Hazara is an ethnic minority and it has its own legitimate concerns. They have nowhere to flee now. The Hazaras, who objected to the North West Frontier Province being rechristened Khyber Pakhtunwa, are now struggling to find a dignified collective identity. Add to it the precarious Balochistan separatism issue and you have a dangerous cocktail ready to explode anytime. Terrorists roam free in the city and voices of reason are gagged.

Picture: Wikimedia Commons

Imagine a people who are afraid to step out on the roads for the fear of being plucked out instantly by monsters who claim to have a divine right to execute them in the name of Islam. You don’t get to see Hazara kids play cricket or strut around on the roads, or women taking a stroll in the evenings. Their only outings in years have been at sit-ins organized by the community in secured camps to protest the latest killings. Hazaras have been taken down from buses, lined up and shot dead. Mothers insist their children not travel in the same buses with them.
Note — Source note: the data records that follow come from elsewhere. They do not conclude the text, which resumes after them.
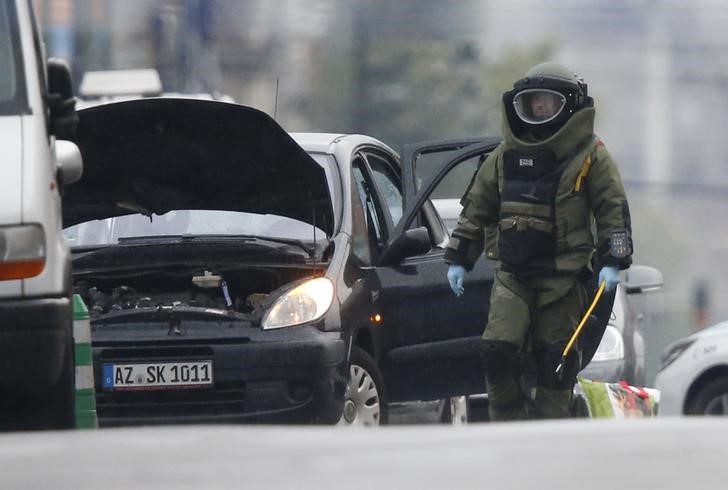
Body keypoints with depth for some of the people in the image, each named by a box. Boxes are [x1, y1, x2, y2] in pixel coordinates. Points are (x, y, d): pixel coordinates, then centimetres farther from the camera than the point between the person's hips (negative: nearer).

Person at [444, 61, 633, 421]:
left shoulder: (589, 156, 1)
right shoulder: (505, 156, 12)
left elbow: (614, 209, 1)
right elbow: (476, 209, 18)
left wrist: (611, 262, -9)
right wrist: (458, 259, 14)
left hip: (563, 274, -3)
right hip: (512, 273, 3)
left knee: (555, 363, 0)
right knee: (497, 350, -11)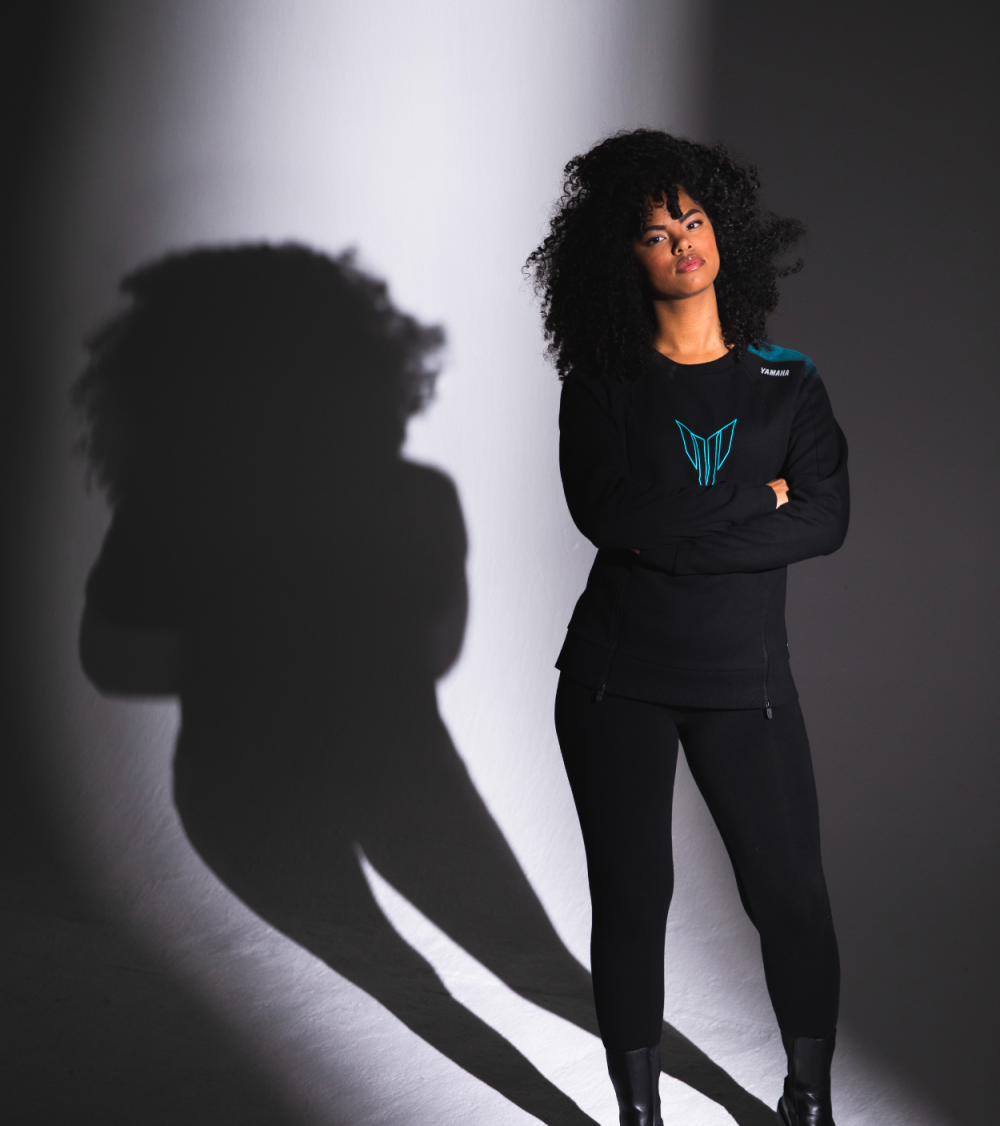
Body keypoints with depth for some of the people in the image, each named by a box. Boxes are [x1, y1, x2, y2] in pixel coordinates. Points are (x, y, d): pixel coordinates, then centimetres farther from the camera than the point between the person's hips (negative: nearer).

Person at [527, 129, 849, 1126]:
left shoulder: (786, 382, 5)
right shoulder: (603, 383, 2)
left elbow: (827, 519, -8)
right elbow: (604, 512, -14)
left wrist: (671, 539, -15)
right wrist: (754, 498, -11)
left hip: (742, 678, 1)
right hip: (616, 678, 0)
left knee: (790, 895, 2)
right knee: (630, 897, 6)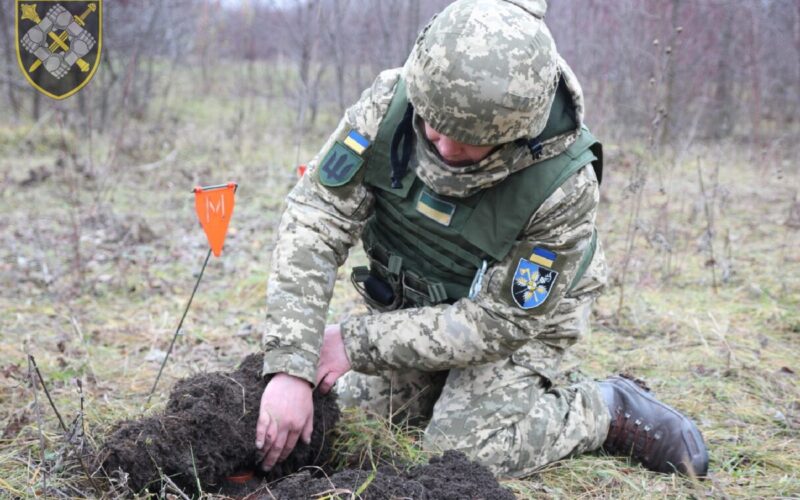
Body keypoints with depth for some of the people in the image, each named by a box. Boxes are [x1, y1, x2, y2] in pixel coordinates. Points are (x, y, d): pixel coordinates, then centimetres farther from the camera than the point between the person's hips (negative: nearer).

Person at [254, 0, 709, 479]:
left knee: (468, 449, -18)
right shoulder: (391, 102, -30)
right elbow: (314, 223, -29)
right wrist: (291, 366, -39)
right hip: (415, 301, 5)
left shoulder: (564, 186, -37)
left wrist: (356, 344, -27)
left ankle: (606, 409, 5)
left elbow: (497, 322, -27)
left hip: (524, 313, -4)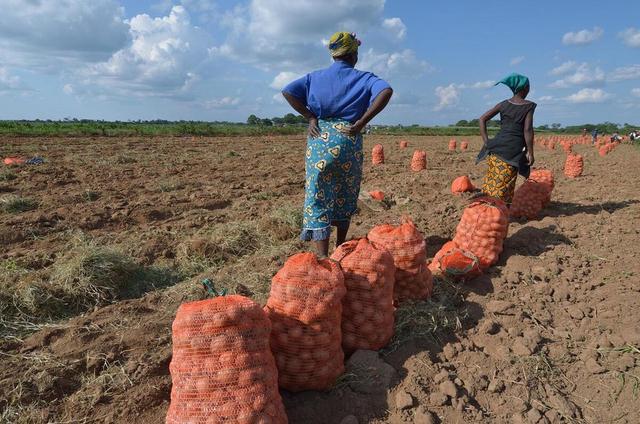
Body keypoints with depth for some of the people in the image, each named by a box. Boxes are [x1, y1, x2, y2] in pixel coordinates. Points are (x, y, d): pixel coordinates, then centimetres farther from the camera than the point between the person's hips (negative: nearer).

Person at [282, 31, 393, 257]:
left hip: (319, 139, 1)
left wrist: (310, 117, 3)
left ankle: (323, 257, -8)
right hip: (348, 140, 0)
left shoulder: (315, 77, 13)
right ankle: (340, 248, 30)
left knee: (318, 199, 1)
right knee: (346, 198, 17)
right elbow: (386, 91, -13)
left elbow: (287, 91, 1)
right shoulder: (362, 78, 6)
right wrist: (361, 122, -11)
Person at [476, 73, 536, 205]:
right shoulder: (529, 105, -1)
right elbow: (527, 130, -9)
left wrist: (486, 141, 6)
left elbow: (482, 119, 6)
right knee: (505, 184, -2)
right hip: (513, 149, -4)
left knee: (492, 180, 12)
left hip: (497, 146, 4)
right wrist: (530, 152, -5)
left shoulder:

The Hazara town on the western side of Quetta is secured with huge robust concrete walls, where one can’t walk to the neighborhood shop, ten steps away, without a gunman. They are blamed for their beautiful faces. Blaming the victim for the violence committed against them is a universal tradition. Life has been made hell for Hazaras by those who live in the dread of hell of the hereafter.

Described as “the most virulent terrorist group“ by the Pakistani government, Lashkar-e-Jhangvi, comes from the city of Jhang, also home to Abdus Salam, the Nobel prize winner in Physics and Sufi Saint Sultan Bahu who had sung three hundred years ago,

“Na oh Hindu na oh momin
Na sajda den maseetee ho”

(Not Hindus, not Muslims, free of religious ties, lovers don’t pray in temples.) .

Weeping in his now, twice swept away grave, he had warned us about these fanatic elements.